Output every line of the entries below as a JSON list of strings, one string per line, leaving out blank lines and the picture placeholders.

## Start RECORD EXCERPTS

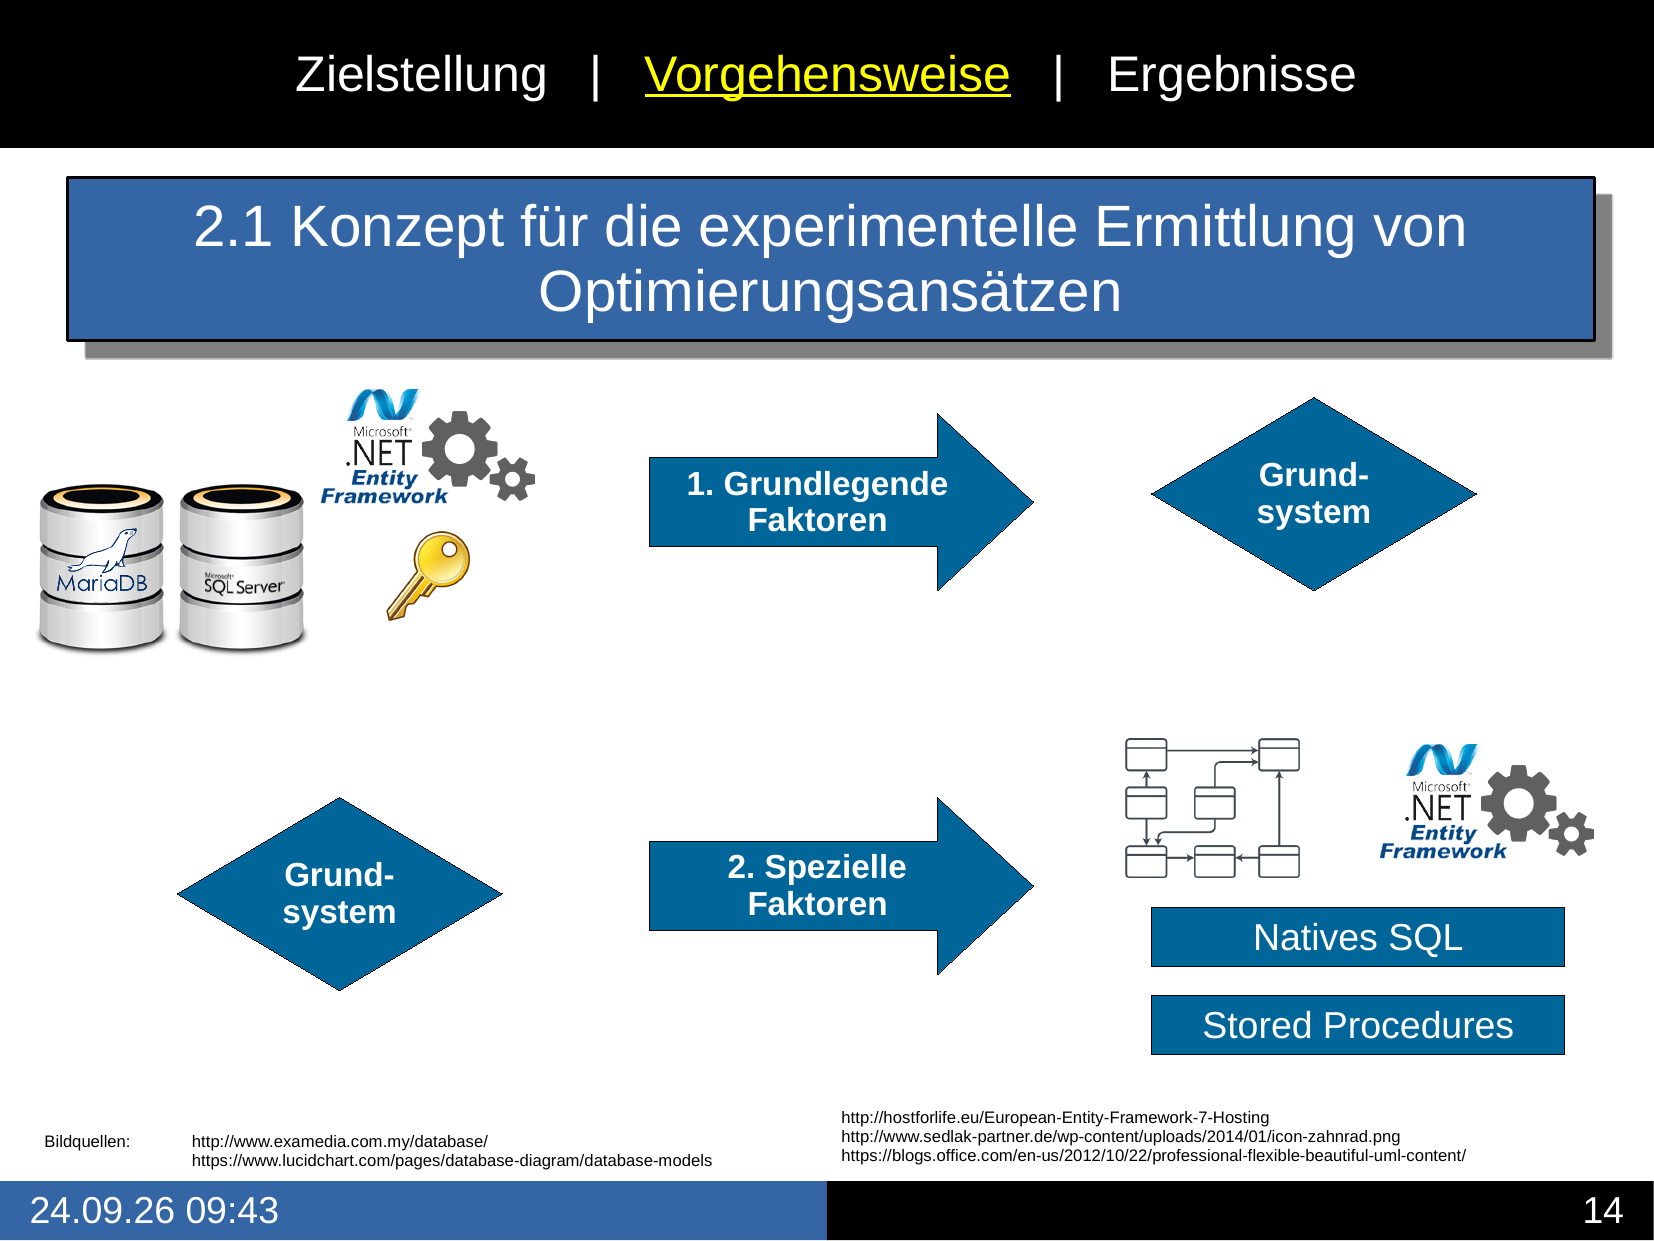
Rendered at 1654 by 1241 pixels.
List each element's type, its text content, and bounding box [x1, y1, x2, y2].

picture [1324, 738, 1595, 865]
text_box Bildquellen: http://www.examedia.com.my/database/ https://www.lucidchart.com/pages/database-diagram/database-models [29, 1120, 679, 1182]
picture [383, 531, 473, 621]
text_box http://hostforlife.eu/European-Entity-Framework-7-Hosting http://www.sedlak-partner.de/wp-content/uploads/2014/01/icon-zahnrad.png https://blogs.office.com/en-us/2012/10/22/professional-flexible-beautiful-uml-content/ [679, 1092, 1654, 1182]
text_box Zielstellung | Vorgehensweise | Ergebnisse [0, 0, 1654, 148]
text_box 2. Spezielle Faktoren [649, 797, 1034, 975]
title 2.1 Konzept für die experimentelle Ermittlung von Optimierungsansätzen [67, 177, 1595, 341]
text_box Natives SQL [1151, 907, 1565, 967]
picture [1125, 738, 1300, 878]
picture [29, 383, 536, 662]
text_box Stored Procedures [1151, 995, 1565, 1055]
text_box Grund-system [1151, 397, 1477, 591]
text_box 1. Grundlegende Faktoren [649, 413, 1034, 591]
text_box Grund-system [177, 797, 503, 991]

## End RECORD EXCERPTS

CORRECT ANSWER
[
  "Rendered at 1654 by 1241 pixels.",
  "List each element's type, its text content, and bounding box [x1, y1, x2, y2].",
  "picture [1324, 738, 1595, 865]",
  "text_box Bildquellen: http://www.examedia.com.my/database/ https://www.lucidchart.com/pages/database-diagram/database-models [29, 1120, 679, 1182]",
  "picture [383, 531, 473, 621]",
  "text_box http://hostforlife.eu/European-Entity-Framework-7-Hosting http://www.sedlak-partner.de/wp-content/uploads/2014/01/icon-zahnrad.png https://blogs.office.com/en-us/2012/10/22/professional-flexible-beautiful-uml-content/ [679, 1092, 1654, 1182]",
  "text_box Zielstellung | Vorgehensweise | Ergebnisse [0, 0, 1654, 148]",
  "text_box 2. Spezielle Faktoren [649, 797, 1034, 975]",
  "title 2.1 Konzept für die experimentelle Ermittlung von Optimierungsansätzen [67, 177, 1595, 341]",
  "text_box Natives SQL [1151, 907, 1565, 967]",
  "picture [1125, 738, 1300, 878]",
  "picture [29, 383, 536, 662]",
  "text_box Stored Procedures [1151, 995, 1565, 1055]",
  "text_box Grund-system [1151, 397, 1477, 591]",
  "text_box 1. Grundlegende Faktoren [649, 413, 1034, 591]",
  "text_box Grund-system [177, 797, 503, 991]"
]